## Assignment
Below are the records; collect from them each line containing the string "reset".

*** Block opens ***

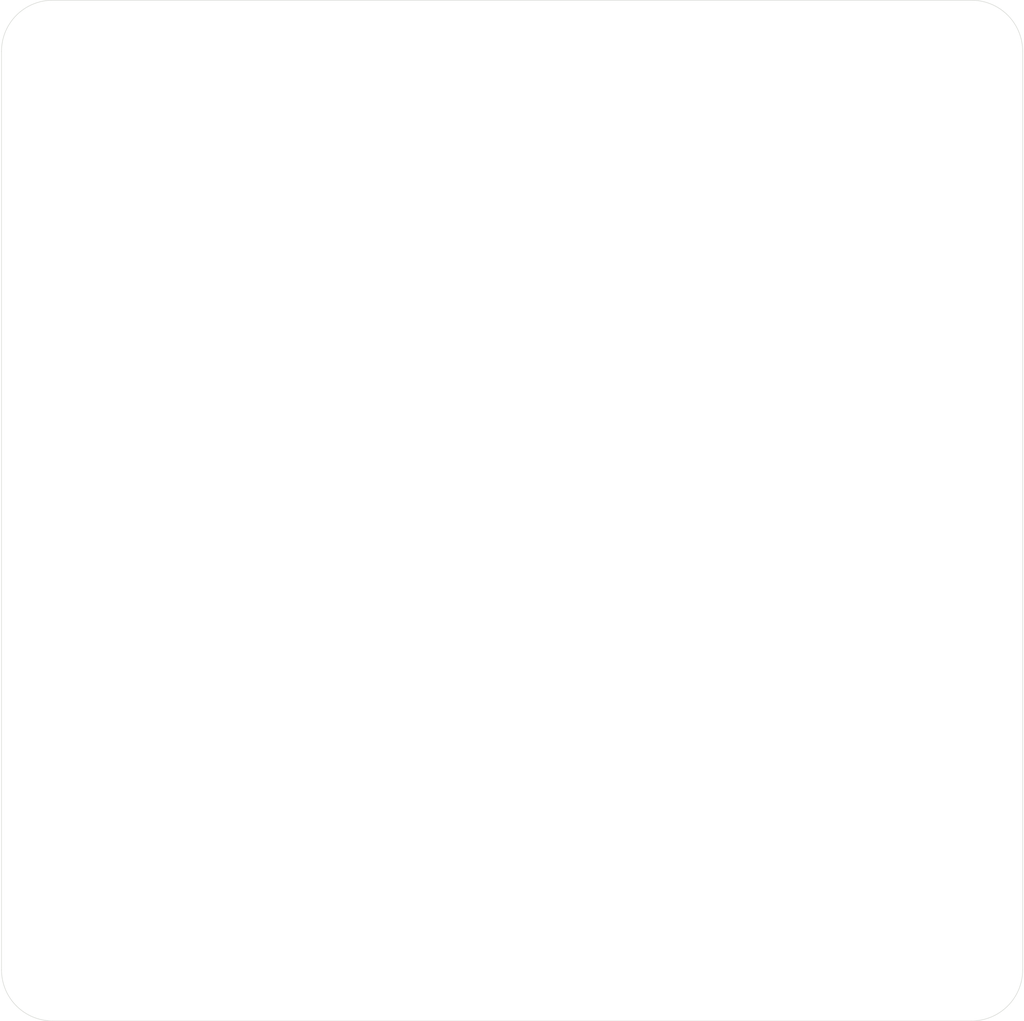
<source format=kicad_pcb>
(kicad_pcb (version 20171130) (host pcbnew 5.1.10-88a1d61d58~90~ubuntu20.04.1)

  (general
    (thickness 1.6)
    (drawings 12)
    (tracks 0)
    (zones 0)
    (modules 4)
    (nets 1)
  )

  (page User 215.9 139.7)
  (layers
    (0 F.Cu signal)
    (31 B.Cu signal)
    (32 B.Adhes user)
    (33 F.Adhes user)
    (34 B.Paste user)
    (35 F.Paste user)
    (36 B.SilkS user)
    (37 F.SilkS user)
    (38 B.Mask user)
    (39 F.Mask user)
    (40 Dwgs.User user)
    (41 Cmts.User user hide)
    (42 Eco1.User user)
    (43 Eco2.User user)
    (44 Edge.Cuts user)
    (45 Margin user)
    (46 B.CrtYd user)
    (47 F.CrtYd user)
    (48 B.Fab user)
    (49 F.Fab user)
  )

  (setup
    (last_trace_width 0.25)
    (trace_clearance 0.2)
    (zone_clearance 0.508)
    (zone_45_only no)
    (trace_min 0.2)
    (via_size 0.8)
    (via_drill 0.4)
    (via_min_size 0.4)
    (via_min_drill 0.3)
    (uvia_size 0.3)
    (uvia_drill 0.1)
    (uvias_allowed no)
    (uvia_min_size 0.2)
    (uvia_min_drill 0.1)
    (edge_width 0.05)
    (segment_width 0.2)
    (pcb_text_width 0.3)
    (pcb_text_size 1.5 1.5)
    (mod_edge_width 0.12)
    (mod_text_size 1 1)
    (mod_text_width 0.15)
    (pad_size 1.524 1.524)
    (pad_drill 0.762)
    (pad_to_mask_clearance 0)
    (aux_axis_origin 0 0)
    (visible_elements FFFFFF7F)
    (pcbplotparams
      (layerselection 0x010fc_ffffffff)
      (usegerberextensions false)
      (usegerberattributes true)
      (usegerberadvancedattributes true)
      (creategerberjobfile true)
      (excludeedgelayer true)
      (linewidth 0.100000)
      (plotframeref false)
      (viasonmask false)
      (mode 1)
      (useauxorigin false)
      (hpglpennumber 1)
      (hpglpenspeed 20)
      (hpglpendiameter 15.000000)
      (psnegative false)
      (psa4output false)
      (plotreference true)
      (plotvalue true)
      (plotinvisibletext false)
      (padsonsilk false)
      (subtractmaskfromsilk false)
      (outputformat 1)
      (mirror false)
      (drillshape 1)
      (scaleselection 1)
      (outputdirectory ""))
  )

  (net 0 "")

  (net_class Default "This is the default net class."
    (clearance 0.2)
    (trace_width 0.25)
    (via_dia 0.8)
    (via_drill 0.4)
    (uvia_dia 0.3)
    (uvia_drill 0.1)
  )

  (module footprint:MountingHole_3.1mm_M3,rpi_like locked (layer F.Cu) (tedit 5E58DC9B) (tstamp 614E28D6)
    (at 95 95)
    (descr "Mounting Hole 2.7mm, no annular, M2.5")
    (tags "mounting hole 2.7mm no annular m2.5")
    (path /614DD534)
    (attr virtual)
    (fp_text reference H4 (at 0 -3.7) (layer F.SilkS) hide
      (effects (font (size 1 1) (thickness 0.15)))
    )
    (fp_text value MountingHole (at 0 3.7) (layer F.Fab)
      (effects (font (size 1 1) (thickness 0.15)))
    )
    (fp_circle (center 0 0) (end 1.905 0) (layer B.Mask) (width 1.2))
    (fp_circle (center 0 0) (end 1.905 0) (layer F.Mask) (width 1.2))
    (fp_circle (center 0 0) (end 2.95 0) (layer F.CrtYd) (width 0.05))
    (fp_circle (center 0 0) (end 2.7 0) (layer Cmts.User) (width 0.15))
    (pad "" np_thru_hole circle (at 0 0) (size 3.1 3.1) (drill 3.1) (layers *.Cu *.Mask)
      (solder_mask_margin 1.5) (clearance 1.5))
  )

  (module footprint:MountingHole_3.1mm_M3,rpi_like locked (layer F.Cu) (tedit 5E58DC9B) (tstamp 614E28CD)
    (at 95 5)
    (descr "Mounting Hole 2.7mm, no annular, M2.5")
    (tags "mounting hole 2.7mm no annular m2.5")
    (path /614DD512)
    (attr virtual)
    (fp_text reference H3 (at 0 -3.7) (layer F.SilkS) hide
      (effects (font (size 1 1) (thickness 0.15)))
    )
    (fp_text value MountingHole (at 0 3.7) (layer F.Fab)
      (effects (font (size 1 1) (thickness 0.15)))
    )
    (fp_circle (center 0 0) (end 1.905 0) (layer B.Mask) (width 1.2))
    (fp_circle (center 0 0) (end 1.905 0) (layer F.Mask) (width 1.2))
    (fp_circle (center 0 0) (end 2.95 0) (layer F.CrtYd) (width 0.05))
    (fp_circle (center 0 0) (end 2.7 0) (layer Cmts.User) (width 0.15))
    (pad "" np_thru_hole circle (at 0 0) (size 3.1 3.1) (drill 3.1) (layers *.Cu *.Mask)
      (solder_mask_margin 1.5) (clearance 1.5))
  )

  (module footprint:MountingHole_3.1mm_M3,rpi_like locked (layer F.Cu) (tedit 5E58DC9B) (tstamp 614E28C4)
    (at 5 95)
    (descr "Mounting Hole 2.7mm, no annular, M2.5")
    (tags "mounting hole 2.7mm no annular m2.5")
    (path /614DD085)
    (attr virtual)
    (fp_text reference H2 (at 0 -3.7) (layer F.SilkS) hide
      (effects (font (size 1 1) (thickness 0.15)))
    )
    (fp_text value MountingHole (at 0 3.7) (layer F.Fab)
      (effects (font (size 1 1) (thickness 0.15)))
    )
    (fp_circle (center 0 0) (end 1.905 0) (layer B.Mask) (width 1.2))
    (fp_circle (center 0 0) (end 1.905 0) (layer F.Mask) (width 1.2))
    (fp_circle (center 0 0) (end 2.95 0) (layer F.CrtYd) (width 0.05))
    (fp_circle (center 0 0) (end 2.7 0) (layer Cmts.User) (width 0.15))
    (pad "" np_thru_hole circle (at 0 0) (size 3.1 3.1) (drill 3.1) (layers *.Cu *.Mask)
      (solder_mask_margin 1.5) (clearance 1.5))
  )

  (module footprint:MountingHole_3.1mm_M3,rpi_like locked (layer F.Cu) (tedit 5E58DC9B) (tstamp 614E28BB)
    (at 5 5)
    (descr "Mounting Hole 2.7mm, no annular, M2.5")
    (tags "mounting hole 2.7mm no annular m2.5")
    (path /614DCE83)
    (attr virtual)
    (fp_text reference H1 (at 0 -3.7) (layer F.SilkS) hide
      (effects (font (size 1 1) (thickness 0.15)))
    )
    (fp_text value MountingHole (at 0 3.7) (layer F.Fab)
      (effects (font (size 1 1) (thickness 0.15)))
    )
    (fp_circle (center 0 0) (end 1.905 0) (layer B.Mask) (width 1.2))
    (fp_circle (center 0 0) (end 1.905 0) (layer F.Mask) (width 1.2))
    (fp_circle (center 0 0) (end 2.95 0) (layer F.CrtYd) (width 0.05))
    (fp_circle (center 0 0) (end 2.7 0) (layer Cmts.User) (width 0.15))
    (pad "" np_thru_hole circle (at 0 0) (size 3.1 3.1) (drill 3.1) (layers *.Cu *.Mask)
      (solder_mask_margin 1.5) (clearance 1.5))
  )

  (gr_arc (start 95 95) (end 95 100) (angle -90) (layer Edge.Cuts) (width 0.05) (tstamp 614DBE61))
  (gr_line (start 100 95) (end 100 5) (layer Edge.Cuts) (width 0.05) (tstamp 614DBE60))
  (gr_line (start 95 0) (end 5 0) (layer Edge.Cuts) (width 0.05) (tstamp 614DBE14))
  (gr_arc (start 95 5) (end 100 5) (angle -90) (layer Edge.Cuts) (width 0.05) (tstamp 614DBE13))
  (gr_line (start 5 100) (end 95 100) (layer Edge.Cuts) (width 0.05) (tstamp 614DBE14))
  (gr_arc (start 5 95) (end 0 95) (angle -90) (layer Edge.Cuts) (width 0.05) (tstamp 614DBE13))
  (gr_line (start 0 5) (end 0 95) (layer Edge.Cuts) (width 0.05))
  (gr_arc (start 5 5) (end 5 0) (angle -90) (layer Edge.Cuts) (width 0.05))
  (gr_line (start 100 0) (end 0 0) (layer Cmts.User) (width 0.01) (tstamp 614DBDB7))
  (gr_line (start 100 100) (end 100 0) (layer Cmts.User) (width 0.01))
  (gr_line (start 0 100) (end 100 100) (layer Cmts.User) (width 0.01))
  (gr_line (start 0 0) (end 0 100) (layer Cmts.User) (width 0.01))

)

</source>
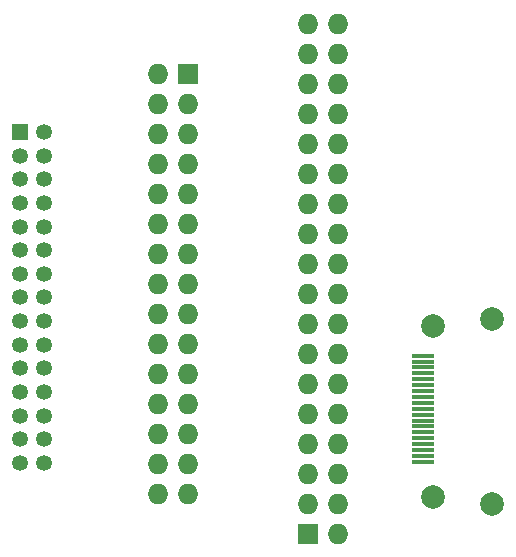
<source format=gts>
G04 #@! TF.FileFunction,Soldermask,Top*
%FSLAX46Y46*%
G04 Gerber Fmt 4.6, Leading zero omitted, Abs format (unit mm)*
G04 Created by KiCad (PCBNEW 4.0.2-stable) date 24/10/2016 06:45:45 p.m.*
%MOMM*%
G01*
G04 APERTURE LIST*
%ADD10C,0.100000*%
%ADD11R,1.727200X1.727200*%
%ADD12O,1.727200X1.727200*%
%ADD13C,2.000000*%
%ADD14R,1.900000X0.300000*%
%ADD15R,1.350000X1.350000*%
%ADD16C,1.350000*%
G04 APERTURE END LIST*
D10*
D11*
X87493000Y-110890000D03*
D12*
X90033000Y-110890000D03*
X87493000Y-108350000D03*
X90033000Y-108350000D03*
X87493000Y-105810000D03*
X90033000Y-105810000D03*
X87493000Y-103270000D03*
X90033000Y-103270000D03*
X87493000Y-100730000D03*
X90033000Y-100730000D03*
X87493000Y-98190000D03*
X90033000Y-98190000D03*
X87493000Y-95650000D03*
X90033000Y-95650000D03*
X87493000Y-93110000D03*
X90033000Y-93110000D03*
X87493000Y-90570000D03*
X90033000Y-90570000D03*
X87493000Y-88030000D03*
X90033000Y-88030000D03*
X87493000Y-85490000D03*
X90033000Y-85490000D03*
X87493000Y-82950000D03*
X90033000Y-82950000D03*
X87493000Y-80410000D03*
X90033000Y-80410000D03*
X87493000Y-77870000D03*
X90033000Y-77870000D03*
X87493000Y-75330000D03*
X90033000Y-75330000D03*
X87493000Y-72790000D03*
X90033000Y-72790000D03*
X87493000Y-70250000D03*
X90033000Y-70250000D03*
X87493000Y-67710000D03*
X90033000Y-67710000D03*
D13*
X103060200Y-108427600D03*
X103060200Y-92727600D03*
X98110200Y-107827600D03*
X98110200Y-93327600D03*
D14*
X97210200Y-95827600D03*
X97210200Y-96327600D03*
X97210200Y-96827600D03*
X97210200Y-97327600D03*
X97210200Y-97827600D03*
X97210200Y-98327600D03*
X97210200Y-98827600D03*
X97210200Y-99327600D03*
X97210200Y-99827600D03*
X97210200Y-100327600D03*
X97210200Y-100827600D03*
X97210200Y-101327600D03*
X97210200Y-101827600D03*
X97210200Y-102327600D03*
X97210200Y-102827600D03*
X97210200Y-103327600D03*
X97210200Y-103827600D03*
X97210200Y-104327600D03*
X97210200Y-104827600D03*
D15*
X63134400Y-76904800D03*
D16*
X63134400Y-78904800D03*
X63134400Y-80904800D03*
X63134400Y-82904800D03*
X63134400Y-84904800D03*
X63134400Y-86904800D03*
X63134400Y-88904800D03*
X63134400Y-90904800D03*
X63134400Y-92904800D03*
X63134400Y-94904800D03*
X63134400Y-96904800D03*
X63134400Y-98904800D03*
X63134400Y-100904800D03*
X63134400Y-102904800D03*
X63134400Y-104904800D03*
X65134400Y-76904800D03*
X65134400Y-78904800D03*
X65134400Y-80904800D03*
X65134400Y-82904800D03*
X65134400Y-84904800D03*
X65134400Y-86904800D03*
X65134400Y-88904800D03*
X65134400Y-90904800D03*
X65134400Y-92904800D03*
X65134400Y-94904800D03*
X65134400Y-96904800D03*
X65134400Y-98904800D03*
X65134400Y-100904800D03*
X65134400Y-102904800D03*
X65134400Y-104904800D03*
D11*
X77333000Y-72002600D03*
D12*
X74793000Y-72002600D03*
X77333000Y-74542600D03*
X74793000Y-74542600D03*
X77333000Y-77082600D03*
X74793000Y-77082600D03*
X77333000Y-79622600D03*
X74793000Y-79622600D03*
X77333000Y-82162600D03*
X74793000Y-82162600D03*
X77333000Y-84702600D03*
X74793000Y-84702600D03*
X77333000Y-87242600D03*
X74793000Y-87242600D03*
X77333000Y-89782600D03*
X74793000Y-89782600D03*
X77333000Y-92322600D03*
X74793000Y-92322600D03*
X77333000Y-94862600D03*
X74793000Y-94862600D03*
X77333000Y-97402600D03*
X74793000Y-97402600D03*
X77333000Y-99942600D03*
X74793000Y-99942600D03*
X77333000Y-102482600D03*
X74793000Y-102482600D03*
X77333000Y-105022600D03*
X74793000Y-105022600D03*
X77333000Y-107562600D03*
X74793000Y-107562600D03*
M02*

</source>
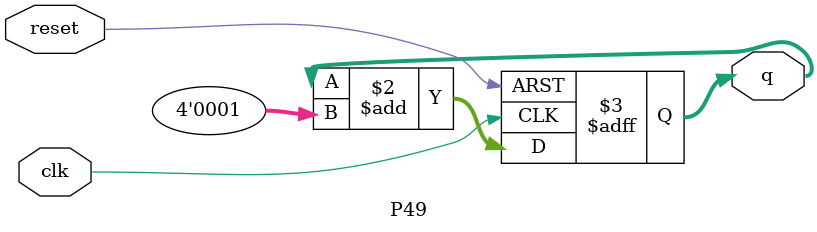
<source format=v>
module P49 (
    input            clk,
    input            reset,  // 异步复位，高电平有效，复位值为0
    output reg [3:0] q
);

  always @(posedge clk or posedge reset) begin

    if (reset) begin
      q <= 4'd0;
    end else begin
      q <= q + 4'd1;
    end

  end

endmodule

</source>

*** Block closes ***

## Answer box
    input            reset,  // 异步复位，高电平有效，复位值为0
  always @(posedge clk or posedge reset) begin
    if (reset) begin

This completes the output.